--- START ---

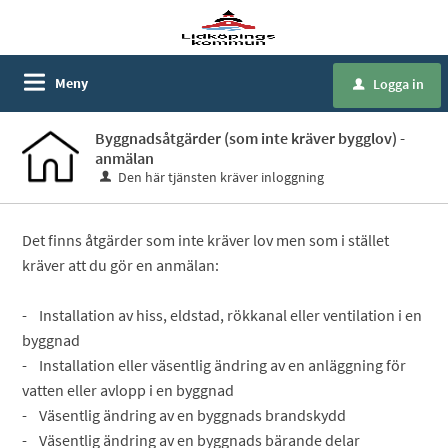
Meny
Logga in
u
Byggnadsåtgärder (som inte kräver bygglov) -
anmälan
Den här tjänsten kräver inloggning
Det finns åtgärder som inte kräver lov men som i stället
kräver att du gör en anmälan:
- Installation av hiss, eldstad, rökkanal eller ventilation i en
byggnad
- Installation eller väsentlig ändring av en anläggning för
vatten eller avlopp i en byggnad
- Väsentlig ändring av en byggnads brandskydd
- Väsentlig ändring av en byggnads bärande delar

--- END ---

* [ACTION ITEM]: Copy the text of every entry above word for word, leaving out the pictures.

* [FINISHED TASK]:
Meny
Logga in
u
Byggnadsåtgärder (som inte kräver bygglov) -
anmälan
Den här tjänsten kräver inloggning
Det finns åtgärder som inte kräver lov men som i stället
kräver att du gör en anmälan:
- Installation av hiss, eldstad, rökkanal eller ventilation i en
byggnad
- Installation eller väsentlig ändring av en anläggning för
vatten eller avlopp i en byggnad
- Väsentlig ändring av en byggnads brandskydd
- Väsentlig ändring av en byggnads bärande delar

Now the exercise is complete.